Ubuntu in a virtualbox, 64bit, sage 5.13.beta0 with patches installed (hopefully correctly: I -i'd symmetrica 2.0p8, but I never explicitly uninstalled 2.0p7).

Exhibit A:

sage: s = SymmetricFunctions(QQ).s()
sage: 
sage: p = SymmetricFunctions(QQ).p()
sage: g = s(p([1]*47))
sage: g.coefficient([9,8,7,6,5,4,3,2,2,1])
14333651730948448927581696000
sage: g = s(p([1]*47))
sage: g.coefficient([9,8,7,6,5,4,3,2,2,1])
14333651730948448927581696000

Exhibit B:

sage: p = SymmetricFunctions(QQ).powersum()
sage: s = SymmetricFunctions(QQ).schur()
sage: 
sage: s(p[2,2])
s[1, 1, 1, 1] - s[2, 1, 1] + 2*s[2, 2] - s[3, 1] + s[4]
sage: time g = s(p([1]*47))
/home/darij/sage-5.13.beta0/local/lib/python2.7/site-packages/sage/misc/sage_extension.py:371: DeprecationWarning: Use %time instead of time.
See http://trac.sagemath.org/12719 for details.
  line = f(line, line_number)
CPU times: user 19.23 s, sys: 0.06 s, total: 19.29 s
Wall time: 19.81 s
sage: s(p[2,2])
s[1, 1, 1, 1] - s[2, 1, 1] + 2*s[2, 2] - s[3, 1] + s[4]
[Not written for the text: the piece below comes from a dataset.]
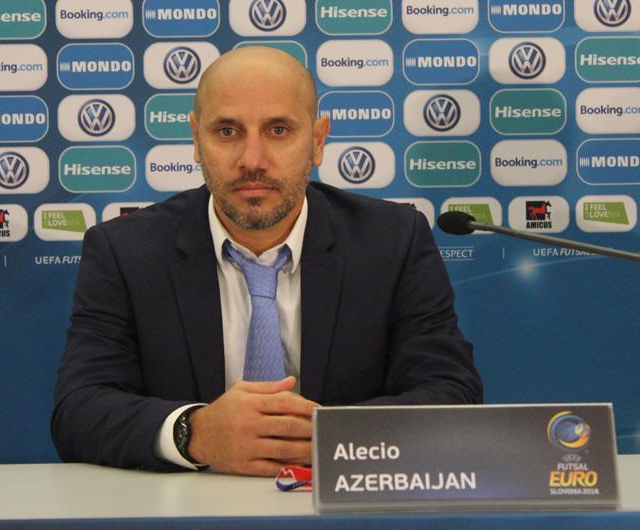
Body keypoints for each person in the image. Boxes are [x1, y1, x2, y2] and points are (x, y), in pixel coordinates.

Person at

This speaks for it being a Mac problem. (No, I don't have one to test.)

Seeing that there really seem to be two separate issues here, can we get the current patch into beta1 without waiting for the Mac issue to be resolved? I am scared of working with Sym now...

EDIT: And to verify that the other issue has been resolved, Exhibit C:

sage: s = SymmetricFunctions(QQ).s()
sage: p = SymmetricFunctions(QQ).p()
sage: %time s(p([1]*36))==sum(StandardTableaux(la).cardinality()*s(la) for la in Partitions(36))
CPU times: user 122.02 s, sys: 0.52 s, total: 122.53 s
Wall time: 129.03 s
True

Many thanks for this, Mike and Jeroen!!